Yıllardır hüküm süren hükümetin sert söylemleri ve tavrı halkı kendini ifade etmeye itmiş ve Gezi Parkı sürecinde yapılan bu eylem birlik, beraberlik, barış içinde farklı görüşlere sahip binlerce insanın aynı noktada birleşmesine neden olmuştur. Sanatın özgür yapıya bürünebilecek bir direniş siyaseti olduğunu görebildiğimiz Gezi Parkı eylemlerinde sanat ve kültür bir direniş harekatı olarak en üst seviyede kullanılmıştır.

Gezi Parkı kendi başına adeta bir bienal olmuş, direnen ve yardımlaşan insanlar ise bu bienalin sanatçılarına dönüşmüştür. Türkiye’nin daha önce hiç görmediği klasik kalıplardan çok uzak olan bu eylem anlayışında dijital gençlik analog iktidara direnmiştir.

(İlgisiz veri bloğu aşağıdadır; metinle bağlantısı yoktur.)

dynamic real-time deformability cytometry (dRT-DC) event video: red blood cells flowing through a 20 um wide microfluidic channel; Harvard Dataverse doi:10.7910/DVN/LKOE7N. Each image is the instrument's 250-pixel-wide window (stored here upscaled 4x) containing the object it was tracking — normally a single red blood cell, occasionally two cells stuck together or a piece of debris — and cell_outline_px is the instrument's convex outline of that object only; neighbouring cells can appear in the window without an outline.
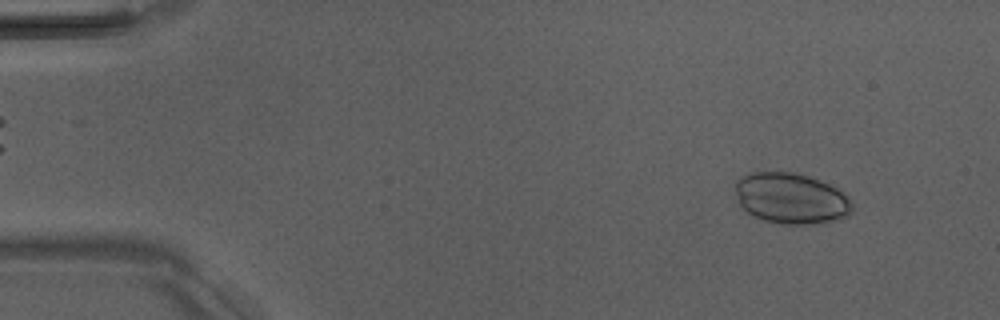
{"species": "Egyptian fruit bat (a non-hibernating species)", "species_latin": "Rousettus aegyptiacus", "temperature_condition": "room temperature", "stored_images_in_passage": 4, "camera_frame_rate_fps": 3000, "um_per_image_px": 0.085, "animal": {"sex": "male"}, "frame": {"image": 1, "passage_image": 4, "time_ms": 4.333, "image_size_px": [1000, 320], "cell_outline_px": [[852, 212], [848, 216], [840, 220], [824, 224], [780, 224], [764, 220], [752, 216], [740, 204], [736, 192], [736, 180], [740, 176], [752, 172], [792, 172], [808, 176], [820, 180], [844, 192], [852, 200]], "centroid_in_image_um": [67.29, 16.88], "position_along_channel_um": 17.7, "area_um2": 35.08}}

Bu eylemdeki sanat belli mekân ve isimlerin kapsamında olmadan bizzat halk tarafından üretilerek doğaçlama bir şekilde ülkenin şehirlerini donatmıştır.

Demokrasi kavramının sadece arada bir seçim düzenlemek olmadığını iktidara göstermek isteyen halk, bu eylem aracılığı ile hangi düşünceden ve ülkenin neresinde olursa olsun insanların kendi kendilerini yönetebilme hakkına sahip olduğunu; eşitlik, özgürlük ve adalet gibi kavramların öncelikli olduğunu  ülkenin dört bir yanında birlik olarak dile getirmişlerdir.

İnsanlar elinden ne geliyorsa adalet arayışlarına o yöntemlerle destek vermişlerdir. Kimileri evlerinin pencerelerinden tencere – tava çalarak, kimileri her gün düzenli işlerine gitmeyip meydanlarda mesai yaparak, kimileri resim çizerek, şarkı söyleyerek, kimileri yazarak mevcut hükümetin baskılarına karşı hakkaniyet arayışına ortak olmuşlardır. Mevcut hükümetin tehditkâr ses tonu ve sonu ne olursa olsun benimsediği kazanma hırsı ülkenin bazı kesimlerine kendisini dışlanmış hissettirmiştir. Ağaçların kesilmesine verilen tepkiye orantısız bir güçle polis karşılık verdiğinde haksızlık ve baskı altında olduğunu iyice hisseden halk bu haksızlığa karşı doğaçlama olarak birleşmiştir.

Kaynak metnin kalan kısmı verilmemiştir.